** Opening Dataset block **

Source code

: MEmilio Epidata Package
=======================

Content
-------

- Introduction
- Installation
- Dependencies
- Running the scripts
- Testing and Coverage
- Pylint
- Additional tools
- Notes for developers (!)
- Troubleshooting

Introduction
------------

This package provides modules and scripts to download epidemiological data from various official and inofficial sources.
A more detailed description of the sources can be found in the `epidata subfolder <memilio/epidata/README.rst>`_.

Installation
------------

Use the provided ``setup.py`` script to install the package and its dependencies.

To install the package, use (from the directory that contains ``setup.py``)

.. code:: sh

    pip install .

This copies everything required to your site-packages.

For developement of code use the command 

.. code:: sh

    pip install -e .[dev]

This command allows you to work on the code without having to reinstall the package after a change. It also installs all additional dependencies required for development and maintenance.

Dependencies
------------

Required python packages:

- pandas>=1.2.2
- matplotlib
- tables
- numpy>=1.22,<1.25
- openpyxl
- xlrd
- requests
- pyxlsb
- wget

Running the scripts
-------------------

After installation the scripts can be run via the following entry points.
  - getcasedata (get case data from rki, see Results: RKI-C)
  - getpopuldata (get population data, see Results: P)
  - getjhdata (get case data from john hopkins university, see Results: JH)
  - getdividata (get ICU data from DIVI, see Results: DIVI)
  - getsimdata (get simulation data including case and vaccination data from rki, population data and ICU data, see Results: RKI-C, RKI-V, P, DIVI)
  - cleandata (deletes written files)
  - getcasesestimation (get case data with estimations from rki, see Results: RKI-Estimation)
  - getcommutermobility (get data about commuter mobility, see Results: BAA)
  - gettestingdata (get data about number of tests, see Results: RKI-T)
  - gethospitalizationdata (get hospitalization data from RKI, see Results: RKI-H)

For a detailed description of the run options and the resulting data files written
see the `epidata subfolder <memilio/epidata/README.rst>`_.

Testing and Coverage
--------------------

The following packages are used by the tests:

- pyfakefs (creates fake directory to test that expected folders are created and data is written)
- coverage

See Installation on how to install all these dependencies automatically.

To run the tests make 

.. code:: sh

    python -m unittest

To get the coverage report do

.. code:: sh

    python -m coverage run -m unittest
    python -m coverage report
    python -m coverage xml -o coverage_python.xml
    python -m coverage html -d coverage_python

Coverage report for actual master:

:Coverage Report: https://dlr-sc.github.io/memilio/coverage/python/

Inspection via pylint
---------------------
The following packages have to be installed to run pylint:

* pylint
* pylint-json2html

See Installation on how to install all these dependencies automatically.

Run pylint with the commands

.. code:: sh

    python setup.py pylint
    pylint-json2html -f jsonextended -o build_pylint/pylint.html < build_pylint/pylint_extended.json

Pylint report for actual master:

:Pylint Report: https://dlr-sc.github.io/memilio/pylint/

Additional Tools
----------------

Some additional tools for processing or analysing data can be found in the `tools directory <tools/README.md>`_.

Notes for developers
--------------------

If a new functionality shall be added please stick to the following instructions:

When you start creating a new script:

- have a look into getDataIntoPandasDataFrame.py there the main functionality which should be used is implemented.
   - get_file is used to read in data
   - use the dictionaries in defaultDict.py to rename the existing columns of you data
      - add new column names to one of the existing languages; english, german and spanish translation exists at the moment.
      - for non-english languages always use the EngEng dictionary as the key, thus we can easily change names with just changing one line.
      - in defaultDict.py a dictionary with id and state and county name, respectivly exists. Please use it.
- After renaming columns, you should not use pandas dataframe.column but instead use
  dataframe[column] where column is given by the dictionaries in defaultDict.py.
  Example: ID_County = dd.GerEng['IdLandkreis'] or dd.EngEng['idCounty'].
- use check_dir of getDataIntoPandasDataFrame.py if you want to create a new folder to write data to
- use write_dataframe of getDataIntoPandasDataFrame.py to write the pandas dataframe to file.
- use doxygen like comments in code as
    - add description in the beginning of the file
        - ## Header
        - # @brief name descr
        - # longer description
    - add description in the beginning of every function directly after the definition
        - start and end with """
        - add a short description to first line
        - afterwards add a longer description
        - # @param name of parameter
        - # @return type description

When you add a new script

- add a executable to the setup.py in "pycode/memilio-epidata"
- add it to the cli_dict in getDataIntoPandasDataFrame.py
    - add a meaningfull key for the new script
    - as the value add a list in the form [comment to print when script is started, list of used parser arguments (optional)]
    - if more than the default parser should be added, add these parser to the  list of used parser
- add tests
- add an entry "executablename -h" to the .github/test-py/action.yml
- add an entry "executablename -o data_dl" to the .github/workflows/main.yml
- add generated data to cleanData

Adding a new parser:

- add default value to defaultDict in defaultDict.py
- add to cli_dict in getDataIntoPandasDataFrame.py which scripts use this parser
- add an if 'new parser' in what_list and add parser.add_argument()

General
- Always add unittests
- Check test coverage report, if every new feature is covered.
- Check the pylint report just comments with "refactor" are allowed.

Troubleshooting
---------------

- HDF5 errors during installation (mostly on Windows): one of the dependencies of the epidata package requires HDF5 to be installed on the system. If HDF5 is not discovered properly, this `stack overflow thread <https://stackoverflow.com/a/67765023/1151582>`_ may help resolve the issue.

** Closing Dataset block **

**Task to complete**
Using the material, show each line where the string "packages" can be found.

**Result**
This copies everything required to your site-packages.
Required python packages:
The following packages are used by the tests:
The following packages have to be installed to run pylint:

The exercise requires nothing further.